Excess is something that needs to be managed — it’s very easy for a conference organiser to say “yes, you can provide an open bar at this event” to a sponsor, and sponsors get quite an amount of good will from it (free alcohol doesn’t upset people, non-drinkers won’t speak up). It’s also pretty clear to me that if an open bar is offered, there’ll be a group of people who will take it up, regardless of the community that centres around the conference.
So the conferences that suffer from this sort of problem are the ones which either don’t have a policy of limitation of alcohol sponsorship, or those that actively encourage a culture of drinking (the sort of things that Ryan Funduk talks about in his article). I doubt there’d be open bars at any conference if there weren’t sponsors who were willing to fund them.
The onus is therefore on conference organisers to make sure that they don’t encourage binge drinking. In particular, this involves limiting the amount of alcohol sponsorship a conference is willing to accept — we at PyCon Australia are doing this by only providing tokens for drinks at our alcohol sponsored events (with the exception of at the dinner, where the open bar is time-limited, and comes with food and other entertainment).
What distinguishes conferences and communities that have this problem from those that do not?
Conferences can send out a message about this culture: For example, offering OSCON offers free attendance to the drinking events, but not to the main content of the conference; this can be compared with Linux.conf.au, where you have to pay extra to attend the drinking session. The contrasts between these arrangements provide quite the subtext between the values of the two conferences — intentional or not. In my view, OSCON providing such a ticket says that the “base level” experience of the conference is one where you go to all the parties, and the talks and tutorials are the “added extras”. For LCA, it’s the other way around.

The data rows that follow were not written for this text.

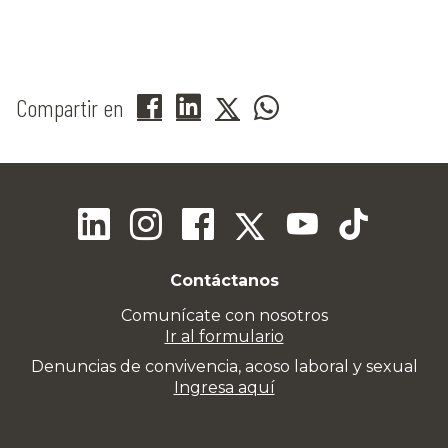
Compartir en
Contáctanos
Comunícate con nosotros
Ir al formulario
Denuncias de convivencia, acoso laboral y sexual
Ingresa aquí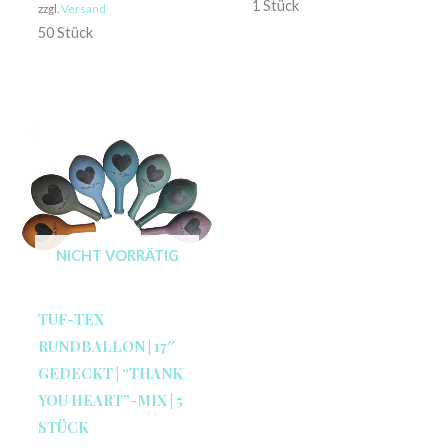
1 Stück
zzgl.
Versand
50 Stück
NICHT VORRÄTIG
TUF-TEX
RUNDBALLON | 17″
GEDECKT | “THANK
YOU HEART”-MIX | 5
STÜCK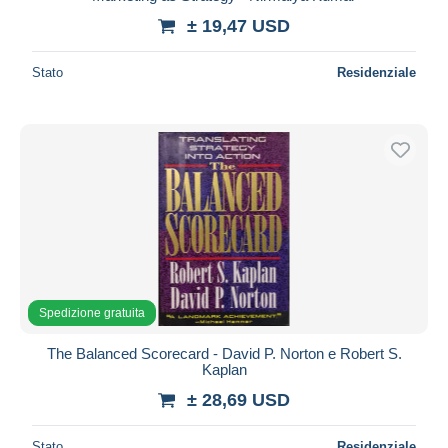
± 19,47 USD
Stato
Residenziale
Spedizione gratuita
The Balanced Scorecard - David P. Norton e Robert S.
Kaplan
± 28,69 USD
Stato
Residenziale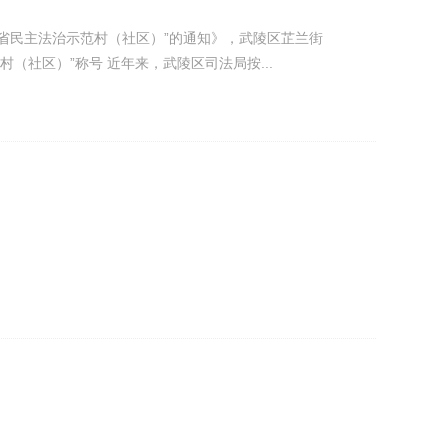
省民主法治示范村（社区）”的通知》，武陵区芷兰街
（社区）”称号 近年来，武陵区司法局按...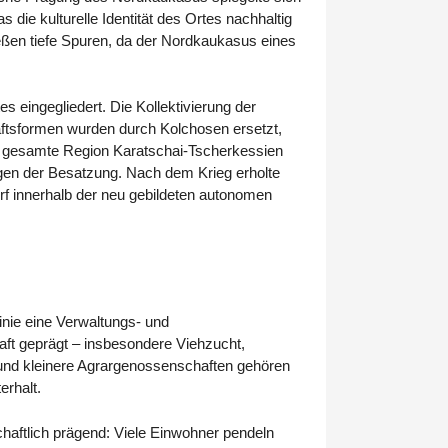
die kulturelle Identität des Ortes nachhaltig
ießen tiefe Spuren, da der Nordkaukasus eines
s eingegliedert. Die Kollektivierung der
aftsformen wurden durch Kolchosen ersetzt,
ie gesamte Region Karatschai-Tscherkessien
olgen der Besatzung. Nach dem Krieg erholte
rf innerhalb der neu gebildeten autonomen
inie eine Verwaltungs- und
haft geprägt – insbesondere Viehzucht,
 und kleinere Agrargenossenschaften gehören
erhalt.
schaftlich prägend: Viele Einwohner pendeln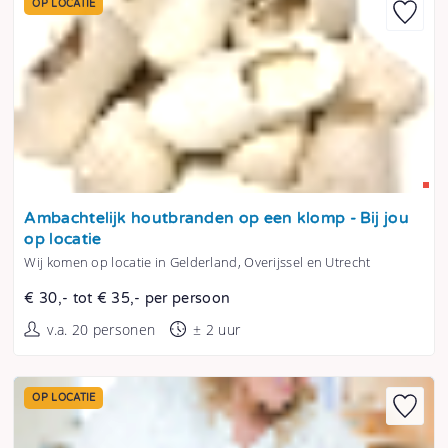
OP LOCATIE
Tonen
Ambachtelijk houtbranden op een klomp - Bij jou
op locatie
Wij komen op locatie in Gelderland, Overijssel en Utrecht
€ 30,- tot € 35,- per persoon
v.a. 20 personen
± 2 uur
OP LOCATIE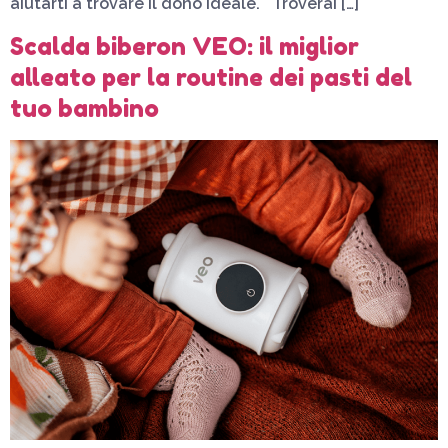
aiutarti a trovare il dono ideale. Troverai […]
Scalda biberon VEO: il miglior
alleato per la routine dei pasti del
tuo bambino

So in summary, there are plenty of factors that surround the discussion of alcohol at conferences. I think it’s an important discussion to have, not least because it presents as a diversity argument in very much the same way as the gender diversity argument has presented itself over the last few years — conferences should always be looking at the messages they send out about the communities they wish to foster, and ensuring that they’re inclusive towards everyone in that culture.